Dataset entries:
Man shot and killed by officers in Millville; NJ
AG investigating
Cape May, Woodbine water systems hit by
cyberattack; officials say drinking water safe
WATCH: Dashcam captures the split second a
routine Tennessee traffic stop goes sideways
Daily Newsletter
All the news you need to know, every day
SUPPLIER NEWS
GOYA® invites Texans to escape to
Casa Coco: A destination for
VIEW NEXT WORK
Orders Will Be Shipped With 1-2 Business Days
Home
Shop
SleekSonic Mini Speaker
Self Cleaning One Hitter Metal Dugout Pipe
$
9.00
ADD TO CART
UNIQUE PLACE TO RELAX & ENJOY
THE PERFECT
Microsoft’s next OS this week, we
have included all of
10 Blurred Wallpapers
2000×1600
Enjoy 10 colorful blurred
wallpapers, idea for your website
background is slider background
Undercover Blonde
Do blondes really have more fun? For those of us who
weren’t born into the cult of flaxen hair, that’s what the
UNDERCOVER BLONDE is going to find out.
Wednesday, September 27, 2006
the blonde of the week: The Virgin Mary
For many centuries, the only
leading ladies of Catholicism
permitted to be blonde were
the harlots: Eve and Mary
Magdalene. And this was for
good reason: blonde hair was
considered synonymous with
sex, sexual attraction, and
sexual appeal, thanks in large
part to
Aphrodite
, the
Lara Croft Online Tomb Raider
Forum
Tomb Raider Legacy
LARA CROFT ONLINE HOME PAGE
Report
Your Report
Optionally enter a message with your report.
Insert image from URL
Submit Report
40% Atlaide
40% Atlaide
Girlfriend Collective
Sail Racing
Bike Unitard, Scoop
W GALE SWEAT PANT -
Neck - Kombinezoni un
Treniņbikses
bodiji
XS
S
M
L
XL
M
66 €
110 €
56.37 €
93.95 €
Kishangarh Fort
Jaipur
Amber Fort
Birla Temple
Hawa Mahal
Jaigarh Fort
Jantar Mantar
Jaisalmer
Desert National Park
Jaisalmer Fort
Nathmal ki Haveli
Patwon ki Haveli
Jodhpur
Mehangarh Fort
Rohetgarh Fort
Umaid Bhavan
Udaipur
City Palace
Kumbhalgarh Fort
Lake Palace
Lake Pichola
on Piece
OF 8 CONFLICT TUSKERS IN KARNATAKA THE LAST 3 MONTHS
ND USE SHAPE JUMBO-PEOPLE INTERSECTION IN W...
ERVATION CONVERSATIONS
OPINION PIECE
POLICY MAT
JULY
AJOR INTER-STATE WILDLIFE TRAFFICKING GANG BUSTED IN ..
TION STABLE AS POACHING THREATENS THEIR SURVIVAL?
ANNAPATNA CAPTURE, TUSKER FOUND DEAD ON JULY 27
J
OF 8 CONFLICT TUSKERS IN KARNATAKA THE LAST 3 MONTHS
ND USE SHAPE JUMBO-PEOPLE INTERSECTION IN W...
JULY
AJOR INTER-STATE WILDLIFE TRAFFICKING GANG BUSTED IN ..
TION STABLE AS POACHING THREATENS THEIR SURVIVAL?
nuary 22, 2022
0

▸ **TASK STATEMENT**
Retype the data in full and match it exactly.

▸ **EXERCISE OUTPUT**
Man shot and killed by officers in Millville; NJ
AG investigating
Cape May, Woodbine water systems hit by
cyberattack; officials say drinking water safe
WATCH: Dashcam captures the split second a
routine Tennessee traffic stop goes sideways
Daily Newsletter
All the news you need to know, every day
SUPPLIER NEWS
GOYA® invites Texans to escape to
Casa Coco: A destination for
VIEW NEXT WORK
Orders Will Be Shipped With 1-2 Business Days
Home
Shop
SleekSonic Mini Speaker
Self Cleaning One Hitter Metal Dugout Pipe
$
9.00
ADD TO CART
UNIQUE PLACE TO RELAX & ENJOY
THE PERFECT
Microsoft’s next OS this week, we
have included all of
10 Blurred Wallpapers
2000×1600
Enjoy 10 colorful blurred
wallpapers, idea for your website
background is slider background
Undercover Blonde
Do blondes really have more fun? For those of us who
weren’t born into the cult of flaxen hair, that’s what the
UNDERCOVER BLONDE is going to find out.
Wednesday, September 27, 2006
the blonde of the week: The Virgin Mary
For many centuries, the only
leading ladies of Catholicism
permitted to be blonde were
the harlots: Eve and Mary
Magdalene. And this was for
good reason: blonde hair was
considered synonymous with
sex, sexual attraction, and
sexual appeal, thanks in large
part to
Aphrodite
, the
Lara Croft Online Tomb Raider
Forum
Tomb Raider Legacy
LARA CROFT ONLINE HOME PAGE
Report
Your Report
Optionally enter a message with your report.
Insert image from URL
Submit Report
40% Atlaide
40% Atlaide
Girlfriend Collective
Sail Racing
Bike Unitard, Scoop
W GALE SWEAT PANT -
Neck - Kombinezoni un
Treniņbikses
bodiji
XS
S
M
L
XL
M
66 €
110 €
56.37 €
93.95 €
Kishangarh Fort
Jaipur
Amber Fort
Birla Temple
Hawa Mahal
Jaigarh Fort
Jantar Mantar
Jaisalmer
Desert National Park
Jaisalmer Fort
Nathmal ki Haveli
Patwon ki Haveli
Jodhpur
Mehangarh Fort
Rohetgarh Fort
Umaid Bhavan
Udaipur
City Palace
Kumbhalgarh Fort
Lake Palace
Lake Pichola
on Piece
OF 8 CONFLICT TUSKERS IN KARNATAKA THE LAST 3 MONTHS
ND USE SHAPE JUMBO-PEOPLE INTERSECTION IN W...
ERVATION CONVERSATIONS
OPINION PIECE
POLICY MAT
JULY
AJOR INTER-STATE WILDLIFE TRAFFICKING GANG BUSTED IN ..
TION STABLE AS POACHING THREATENS THEIR SURVIVAL?
ANNAPATNA CAPTURE, TUSKER FOUND DEAD ON JULY 27
J
OF 8 CONFLICT TUSKERS IN KARNATAKA THE LAST 3 MONTHS
ND USE SHAPE JUMBO-PEOPLE INTERSECTION IN W...
JULY
AJOR INTER-STATE WILDLIFE TRAFFICKING GANG BUSTED IN ..
TION STABLE AS POACHING THREATENS THEIR SURVIVAL?
nuary 22, 2022
0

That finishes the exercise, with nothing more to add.